Week 4: Now You Have To Push, by Ted Hughes

Now You Have To Push

Your hands
Lumpish roots of earth cunning
So wrinkle-scarred, such tomes
Of what has been collecting centuries
At the bottom of so many lanes
Where roofs huddle smoking, and cattle
Trample the ripeness.

Now you have to push your face
So tool-worn, so land-weathered,
This patch of ancient, familiar locale,
Your careful little moustache,
Your gangly long broad Masai figure
Which you decked so dapperly to dances,
Your hawser and lever strength
Which you used, so recklessly,
Like a tractor, guaranteed unbreakable,

Now you have to push it all –
Just as you loved to push the piled live hedge-boughs –
Into a gathering blaze
And as you loved to linger late into the twilight,
Coaxing the last knuckle embers,
Now you have to stay
Right on, into total darkness.

Ted Hughes

I see Ted Hughes’s oeuvre as a sort of marvellous midden; some of it lies beyond the range of my sympathy, or perhaps I should say comprehension, but every so often you come across a poem like this heartfelt elegy for his father-in-law Jack Orchard that simply stuns you with its power.


4 thoughts on “Week 4: Now You Have To Push, by Ted Hughes

  1. A very high-risk technique, fraught with the temptation to use explosive rhetorical bombast as a substitute for a more metrical flow of rhythm and diction of the kind he eschewed after ‘Lupercal’. He’d finally got that under control by the time he finished the published version of ‘Birthday Letters’. Heaney was no doubt a good influence, whereas the people who egged him on to be the Great Existential Desperado platform-star in the ’60s and ’70s were not – I met them both [briefly] after a South Bank bash in the early ‘seventies, courtesy of a poet-friend of ours.

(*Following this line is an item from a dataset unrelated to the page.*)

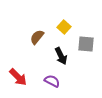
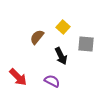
yellow square: moved 1 px left
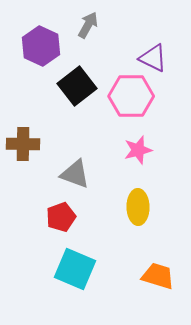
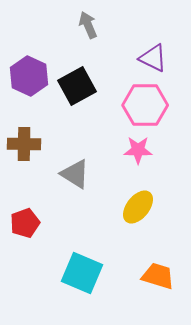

Heaney off-platform was courteous and diffident, but Hughes….. ‘holding court’ is probably the right description. I was too cocky and young to put the questions to Hughes I’d’ve liked him to answer with benefit of hindsight, but noted the sycophancy around him at the time, and his huge dominating physical presence. Stardom is not good for any poet, but I agree absolutely with your own verdict.

    • It had not occurred to me to take the title as other than a fairly literal and slightly macabre play on the idea of the body pushing, or at least being pushed, out of this life, with a suggestion of cremation in the line ‘Into a gathering blaze’. I don’t think there is any suggestion of rebirth into another state – that would not fit with the closing words ‘into total darkness’. But I could be wrong.

      • There are memorable descriptions of Orchard at work in other poems in “Moortown Diary”. As you say, “a gathering blaze” might be a reference to cremation. It’s as if the destruction of his body is one last task for Orchard to accomplish (with his usual strength of body and singleness of purpose)?